Carillion's former finance directors Zafar Khan and Richard Adam are likely to contest any disciplinary proceedings brought against them, the Financial Reporting Council has told MPs running the inquiry into the contractor's collapse.

In a letter to Frank Field and Rachel Reeves, who chair the joint committee inquiry, the FRC's chief executive Stephen Haddrill said while his organisation's investigation was ongoing, if sufficient evidence was found to bring disciplinary action against Adam (pictured) and Khan he expected it to be contested.

Haddrill wrote: "Once the investigations are complete, the FRC Executive Counsel will determine whether the legal threshold is met to bring disciplinary proceedings.

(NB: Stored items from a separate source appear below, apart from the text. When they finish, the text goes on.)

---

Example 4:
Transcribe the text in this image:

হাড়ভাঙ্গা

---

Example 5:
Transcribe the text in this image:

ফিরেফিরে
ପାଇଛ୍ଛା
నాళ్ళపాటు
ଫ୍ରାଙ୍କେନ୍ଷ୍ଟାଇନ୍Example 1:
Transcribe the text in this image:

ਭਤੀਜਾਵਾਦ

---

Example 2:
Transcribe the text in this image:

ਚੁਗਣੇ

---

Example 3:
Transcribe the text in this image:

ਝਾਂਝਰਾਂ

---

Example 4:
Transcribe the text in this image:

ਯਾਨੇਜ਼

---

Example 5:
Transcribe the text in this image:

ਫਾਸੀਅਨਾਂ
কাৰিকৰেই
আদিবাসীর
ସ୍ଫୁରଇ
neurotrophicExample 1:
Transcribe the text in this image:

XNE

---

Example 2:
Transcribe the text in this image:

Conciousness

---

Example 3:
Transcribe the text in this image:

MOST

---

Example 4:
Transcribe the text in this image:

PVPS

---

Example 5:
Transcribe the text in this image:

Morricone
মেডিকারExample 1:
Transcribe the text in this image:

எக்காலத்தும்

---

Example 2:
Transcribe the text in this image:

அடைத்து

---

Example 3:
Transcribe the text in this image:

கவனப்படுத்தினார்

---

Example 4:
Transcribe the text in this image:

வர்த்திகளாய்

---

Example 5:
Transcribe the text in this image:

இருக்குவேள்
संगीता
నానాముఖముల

"As matters stand it should be expected that if proceedings are commenced, they will be contested. In those circumstances we cannot set a final date for the conclusion of enforcement action, not least because the proceedings take place before an independent tribunal, and it is the tribunal that will set the timetable."

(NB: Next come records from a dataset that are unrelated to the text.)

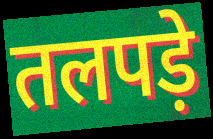
तलपड़े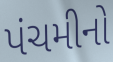
પંચમીનોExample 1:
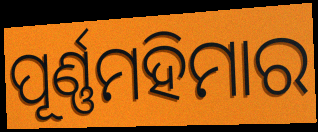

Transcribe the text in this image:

ପୂର୍ଣ୍ଣମହିମାର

Commenting on the response Reeves and Field highlighted the fact PwC and audit partner Steve Denison admitted misconduct and accepted substantial fines and non-financial sanctions in relation to the 2014 audits of stricken retailer BHS.

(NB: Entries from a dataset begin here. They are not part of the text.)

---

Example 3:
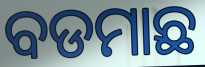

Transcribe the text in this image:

ବଡମାଛ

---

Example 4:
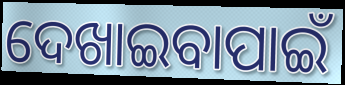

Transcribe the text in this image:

ଦେଖାଇବାପାଇଁ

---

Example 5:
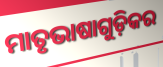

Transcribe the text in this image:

ମାତୃଭାଷାଗୁଡ଼ିକର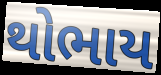
થોભાય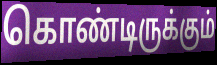
கொண்டிருக்கும்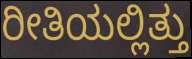
ರೀತಿಯಲ್ಲಿತ್ತು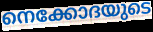
നെക്കോദയുടെ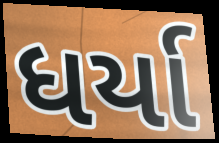
ધર્યા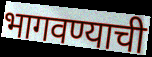
भागवण्याची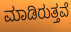
ಮಾಡಿರುತ್ತವೆ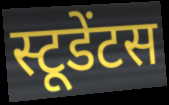
स्टूडेंटस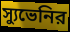
স্যুভেনিরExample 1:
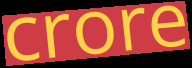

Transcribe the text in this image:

crore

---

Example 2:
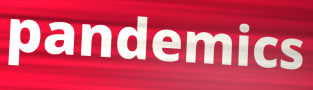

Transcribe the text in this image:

pandemics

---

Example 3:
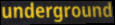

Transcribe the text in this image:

underground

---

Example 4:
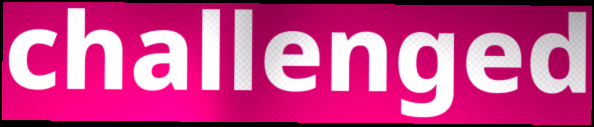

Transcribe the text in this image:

challenged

Haddrill said the FRC was committing resources to complete the investigative work as fast as possible and would continue to provide updates on the progress of the investigations given the "exceptional level of public interest in Carillion".

In their personal responses to the inquiry both Khan and Adam, along with all the Carillion directors bar Richard Howson, said while they disagreed with findings they felt it would be more appropriate to provide explanations to the investigations being carried out by regulators. 

Reeves, who also chairs the business committee, said: “Carillion’s collapse was a corporate disaster and the architects of its failure were the company’s directors. As a PR exercise they weakly told the committee that they took responsibility for the company’s collapse but sought to blame everyone but themselves.

"Now, when given another opportunity to face up to the responsibilities for which they were so well remunerated, they again wriggle out of accepting culpability."